### Entries taken from a collection:
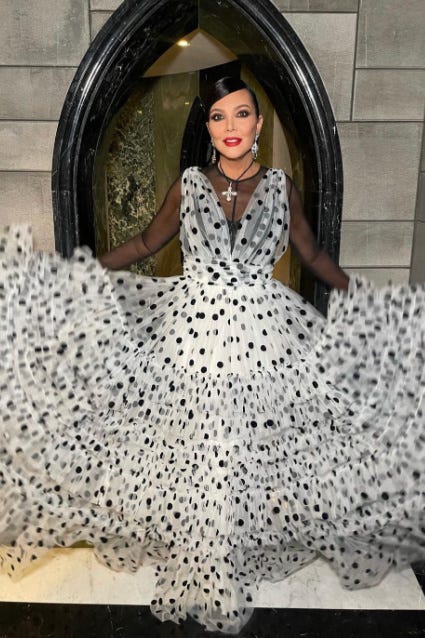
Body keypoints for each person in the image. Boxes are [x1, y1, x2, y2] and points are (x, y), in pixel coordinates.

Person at [0, 76, 424, 636]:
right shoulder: (190, 184)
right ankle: (202, 550)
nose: (230, 126)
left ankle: (230, 548)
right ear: (208, 127)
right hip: (191, 333)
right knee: (195, 445)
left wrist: (366, 298)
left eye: (241, 114)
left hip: (264, 335)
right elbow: (146, 243)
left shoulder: (280, 187)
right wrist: (74, 273)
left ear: (258, 124)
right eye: (219, 116)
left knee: (249, 448)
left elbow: (312, 254)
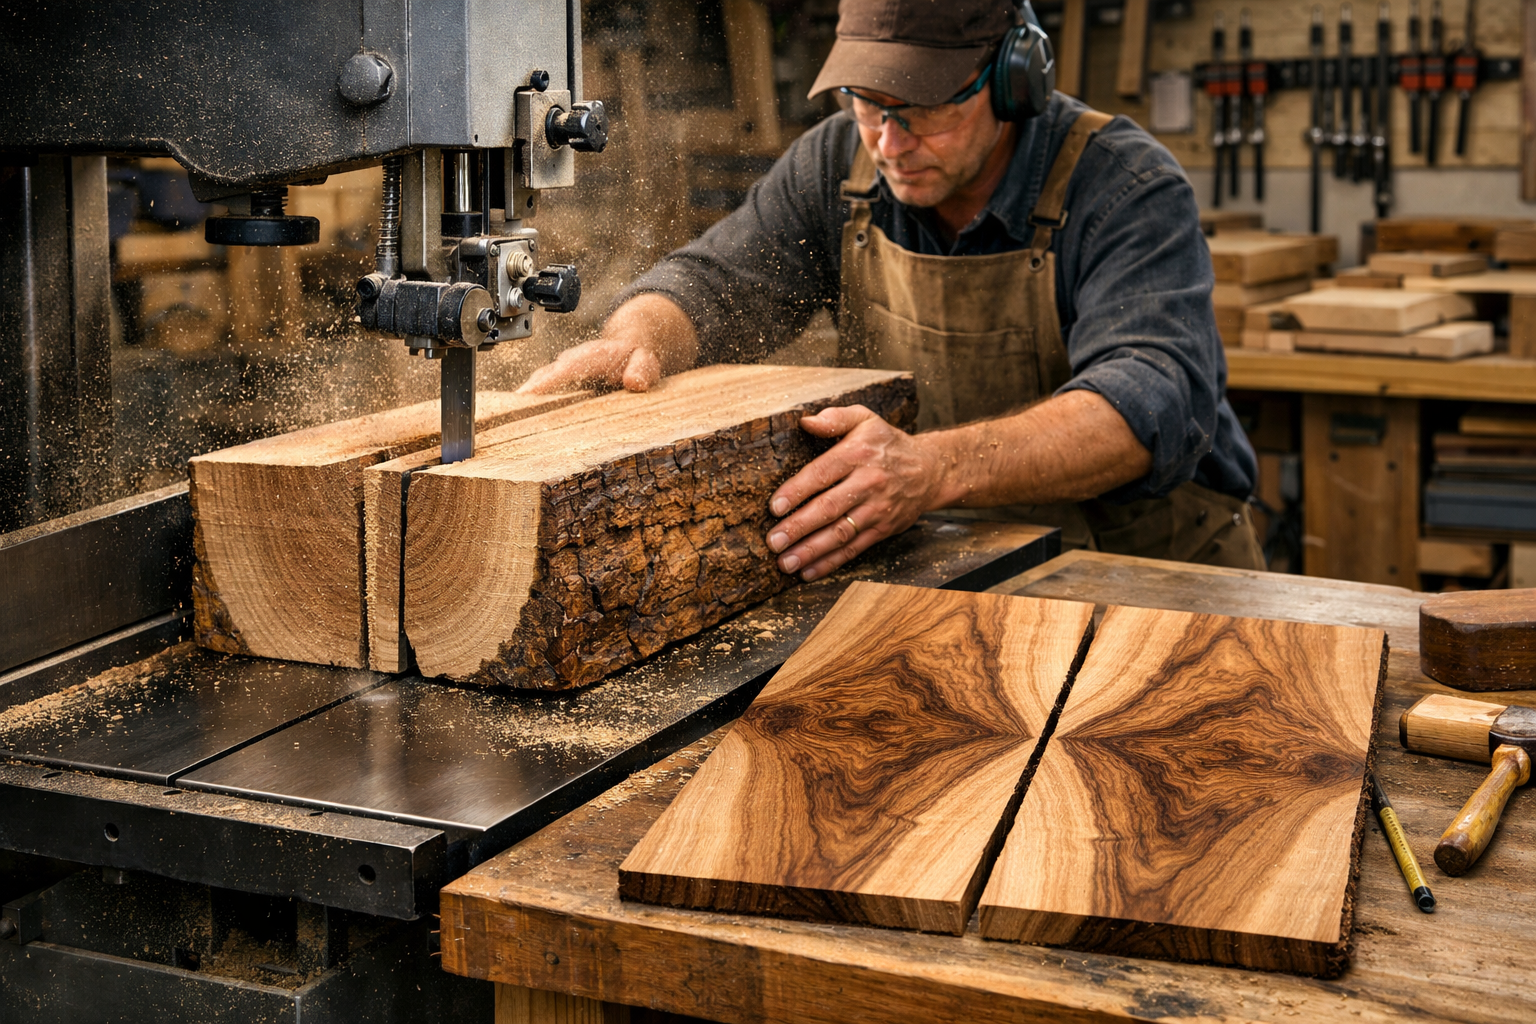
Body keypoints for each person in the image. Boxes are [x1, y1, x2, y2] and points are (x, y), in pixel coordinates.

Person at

### YOUR ASSIGNMENT:
Return all of the lines above without alteration, minus the pictures.

### EXPECTED ANSWER:
Body keypoints for each person in the image. Boxes are [x1, y1, x2, y2] and points are (x, y), in pixel coordinates.

Person at [0, 76, 424, 636]:
right shoulder: (190, 184)
right ankle: (202, 550)
nose: (230, 126)
left ankle: (230, 548)
right ear: (208, 127)
right hip: (191, 333)
right knee: (195, 445)
left wrist: (366, 298)
left eye: (241, 114)
left hip: (264, 335)
right elbow: (146, 243)
left shoulder: (280, 187)
right wrist: (74, 273)
left ear: (258, 124)
right eye: (219, 116)
left knee: (249, 448)
left elbow: (312, 254)
Body keypoints for each person in the image. Boxes are [x1, y1, x2, y2] and points are (x, y), in pixel coordinates.

Person at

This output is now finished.